_Task requirements_: Give again the lines from the line with "margin-top: 12px ->" to the last line of the records, exactly and in full. Do not carry over any pictures.

════════

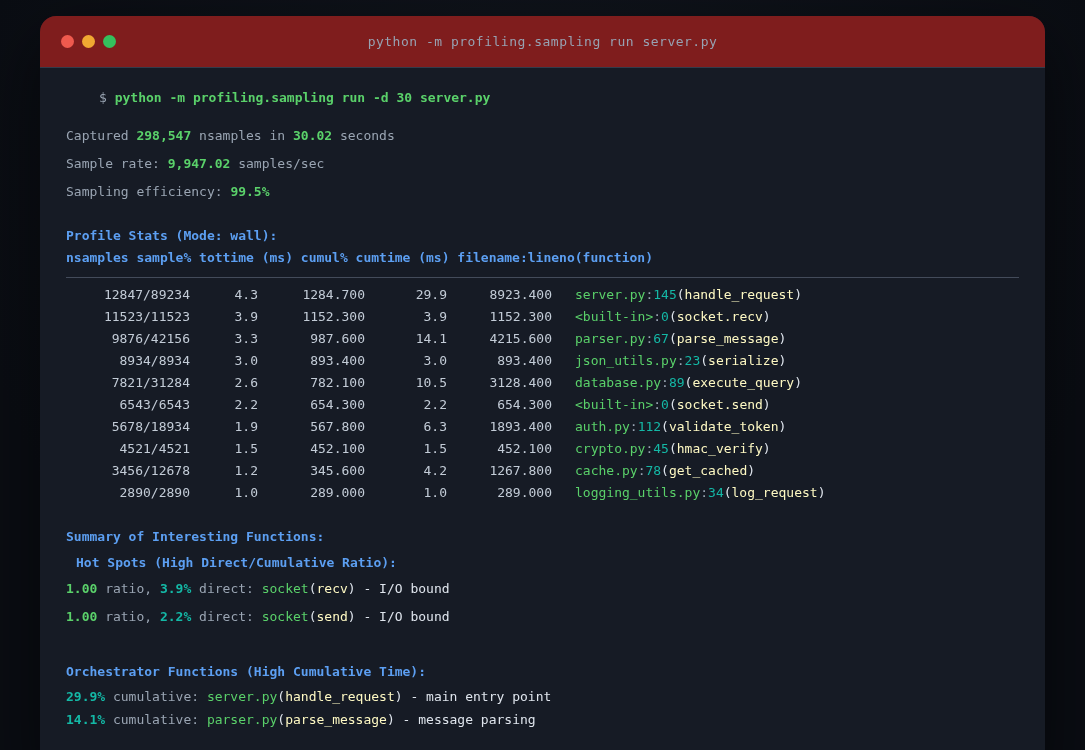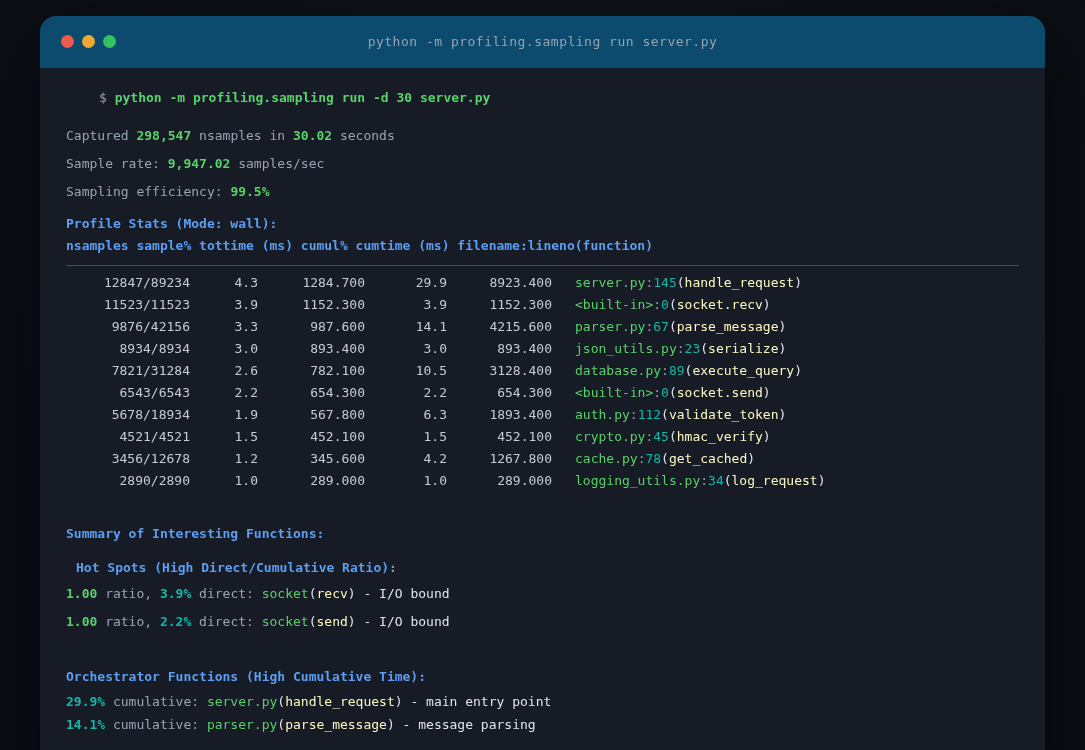"python -m profiling.sampling run" .titlebar { background: #0c4a6e -> #7f1d1d }
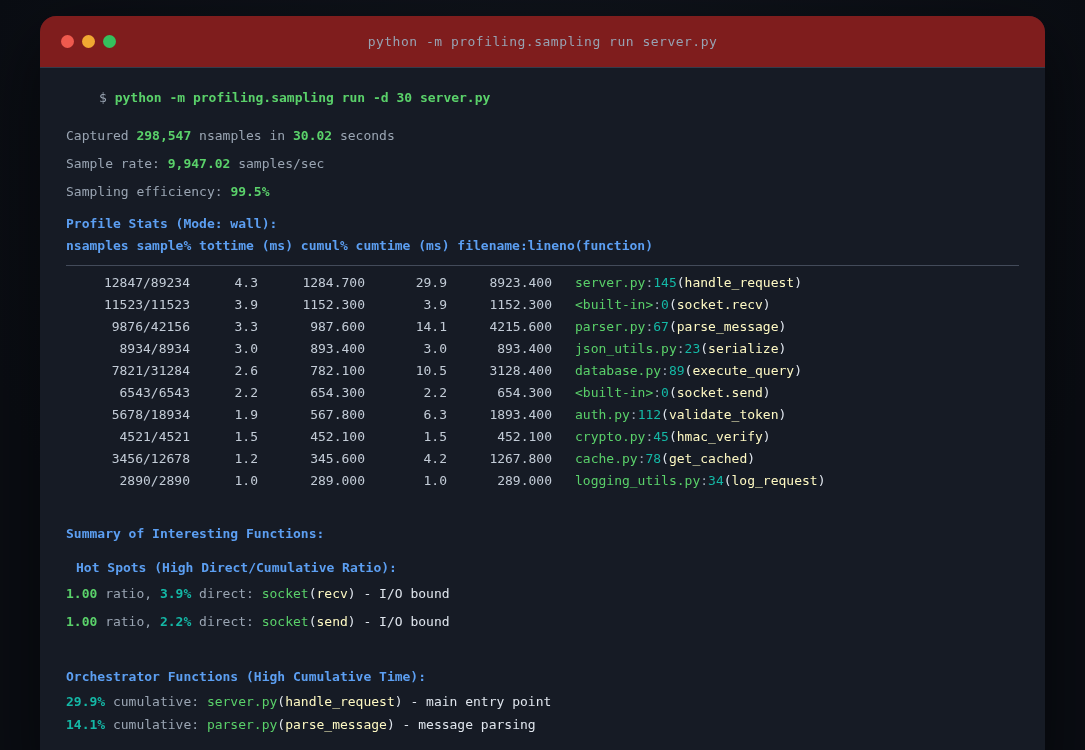"Profile Stats (Mode: wall):" .profile-header { margin-top: 12px -> 24px }
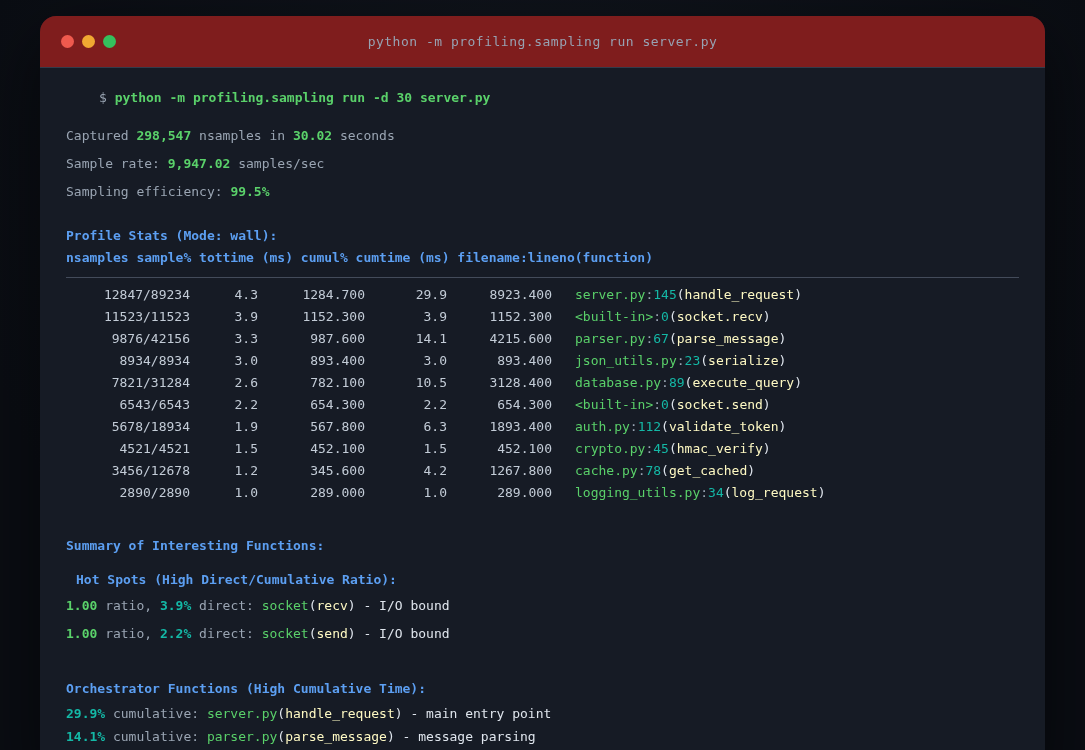"Summary of Interesting Functions:" .summary-header { margin-top: 32px -> 23px }
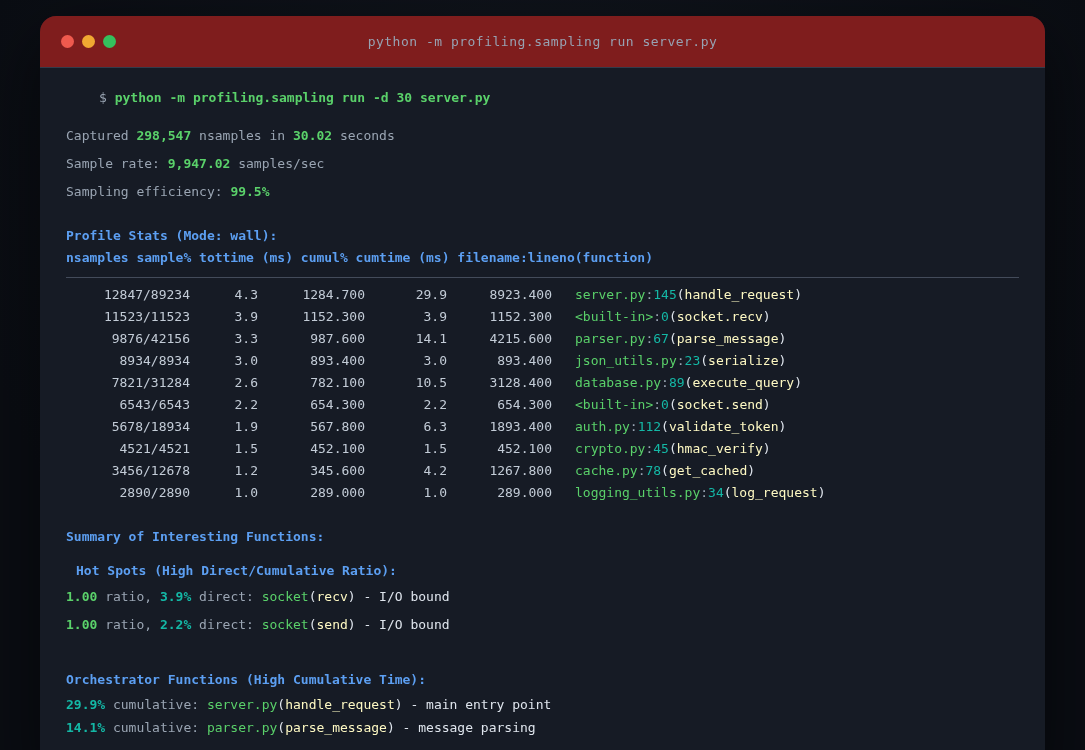"Hot Spots (High Direct/Cumulative" .hotspots-header { margin-top: 14px -> 6px }
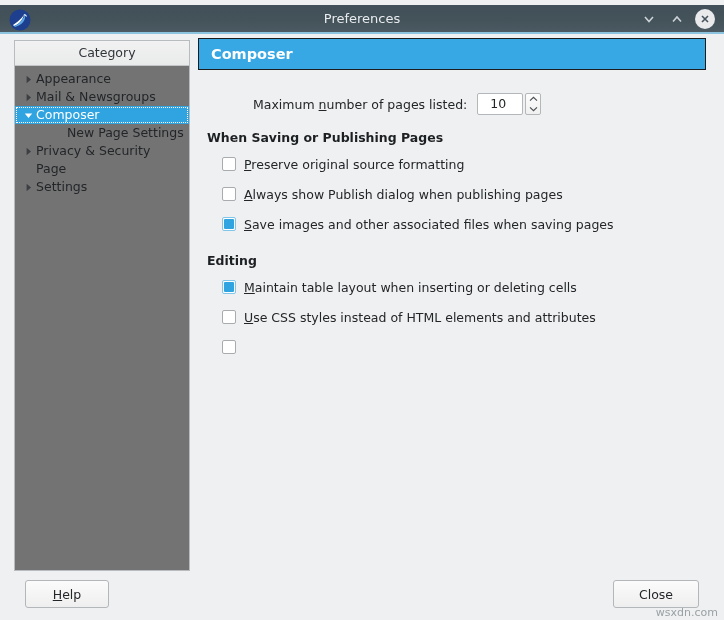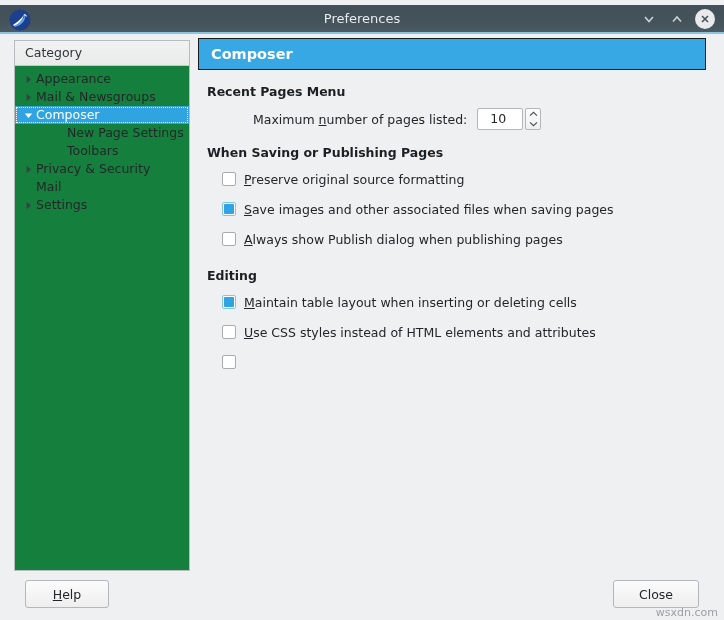"Category" .tree-panel { background: #15803d -> #737373; text-align: none -> center }
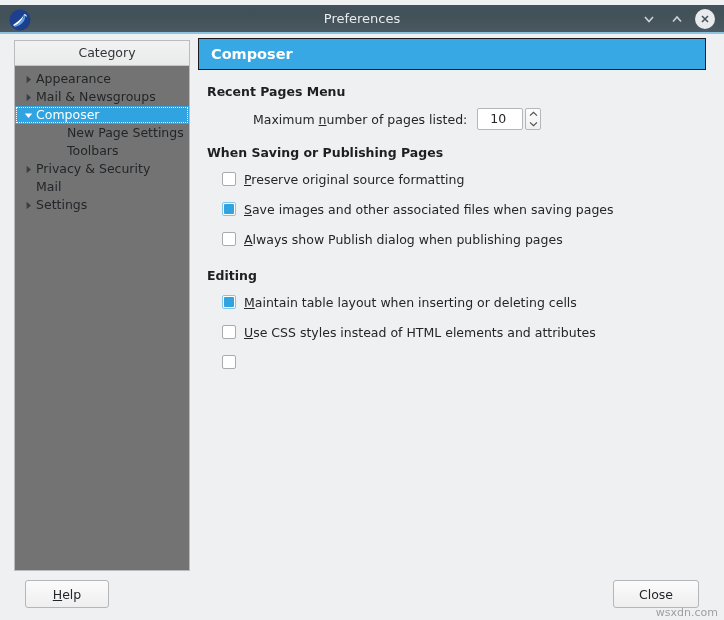"Recent Pages Menu" div.group-title { html: <div>Recent Pages Menu</div> -> none }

════════

_Response box_:
"Profile Stats (Mode: wall):" .profile-header { margin-top: 12px -> 24px }
"Summary of Interesting Functions:" .summary-header { margin-top: 32px -> 23px }
"Hot Spots (High Direct/Cumulative" .hotspots-header { margin-top: 14px -> 6px }
"Category" .tree-panel { background: #15803d -> #737373; text-align: none -> center }
"Recent Pages Menu" div.group-title { html: <div>Recent Pages Menu</div> -> none }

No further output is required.